When I did some kit that would go on a motorcycle I built a vibration tester which was basically a hinged platform with the moving end attached to the center of a 6" speaker cone. I was primarily concerned about engine vibration, so with this I could select any frequency and amplitude within the audio range. Then I attached an accelerometer to a real bike and ran it over some tricky roads, and played back the recorded accelerations through the test rig.

The inertia of the test rig means you can't simulate every vibration you might encounter, not playback a recording exactly, but it is very repeatable.

Thanks, I may build a little rig like that and do some testing.
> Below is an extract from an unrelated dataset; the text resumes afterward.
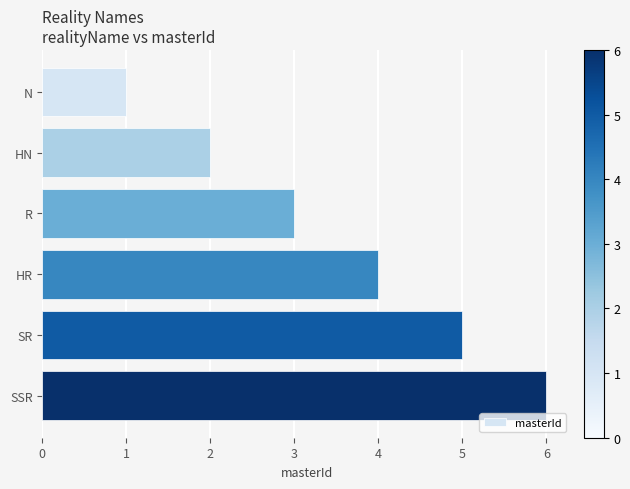

What is the difference between the maximum and minimum values?

5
I probably have enough laying around to build something on the cheap. Got a 10" subwoofer I don't use I could use for the driver. Would you be willing to answer some questions about how you built your test rig?
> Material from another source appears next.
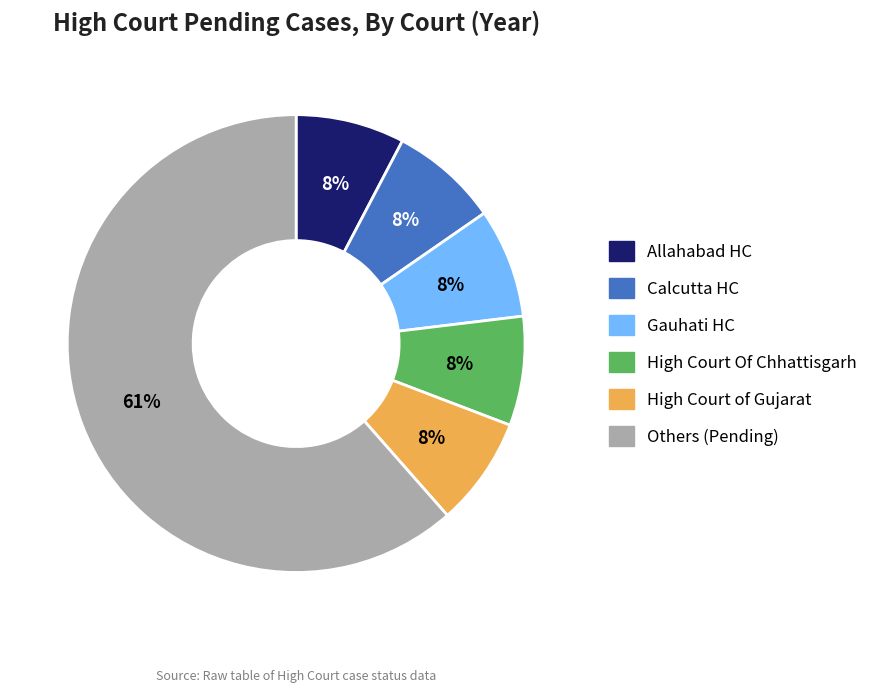

Is there any slice that represents more than half of the pie?

Yes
Ok, so update. Thank you again for the recommendation to buy some junkyard ECUs. Got all 6 apart now and put them under a microscope and measured some things. Gained a lot of insight in several areas. Pretty interesting, very different design approaches depending on the brand. I did not expect to see that much difference between them. No consensus on design even from the big automotive companies.

[PlainName]

Would you be willing to answer some questions about how you built your test rig?

Sure. It was a while ago but my memory hasn't quite escaped yet

[T3sl4co1l]

1. sealing the board in a hermetic enclosure (or at least IP67)

You've got to be careful while sealing stuff that goes through wide thermal cycles, as the moisture from the air that is sealed in can condensate/freeze and ruin the board. I had this specific failure mode with my device that was mounted outdoors, I solved it by adding a small pouch of desiccant inside before sealing the package.

Yup, and even after manufacture, there's moisture diffusion through plastics, say.  Hermetic sealing is usually done with metal, glass or ceramic enclosures and seals of the same sort (welded, fritted, soldered..) or epoxy.  PITA for most electrical purposes, let alone servicing or debugging.

Tim

[nctnico]

Actually using a hermetically sealed enclosure is not a good idea at all (unless you fill it with a gas like Nitrogen). There will always be moisture going in & out. In my experience it is better to have a hole at the bottom of the enclosure so water can get out. A conformal coating over the board does the rest.

[T3sl4co1l]

Actually using a hermetically sealed enclosure is not a good idea at all (unless you fill it with a gas like Nitrogen). There will always be moisture going in & out.

No, and this is contradictory!

If there's always moisture in and out, then how would fill gas change anything?  Dry air, N2, Ar, SF6 -- they'll all equilibriate with ambient gasses, including H2O, O2, even what small amounts of He and H2 are around.

The point is to have a seal that is impermeable even to those.  Vacuum apparatus does this every day.  Metal-metal and metal-glass seals are typical, but even gasketed joints can be used to a certain extent.

This is the difference between a truly hermetic seal that does not allow gaseous diffusion, and something that is merely sealed against relatively rapid pressure changes like a plastic IP67 enclosure.

A sealed, but non-hermetic, enclosure might equalize in days, years or centuries, but if it's permeable to gas, gas will diffuse in and out, and condensation and oxidation will be a problem at some point.  (Obviously, if it's in the centuries, that's good enough for commercial purposes, but still not truly hermetic.)

Tim

[nctnico]

Actually using a hermetically sealed enclosure is not a good idea at all (unless you fill it with a gas like Nitrogen). There will always be moisture going in & out.

No, and this is contradictory!

If there's always moisture in and out, then how would fill gas change anything? 

I wrote 'unless' and the gas is under pressure. But in general a sealed casing without taking any special precautions is worst than having a hole in it.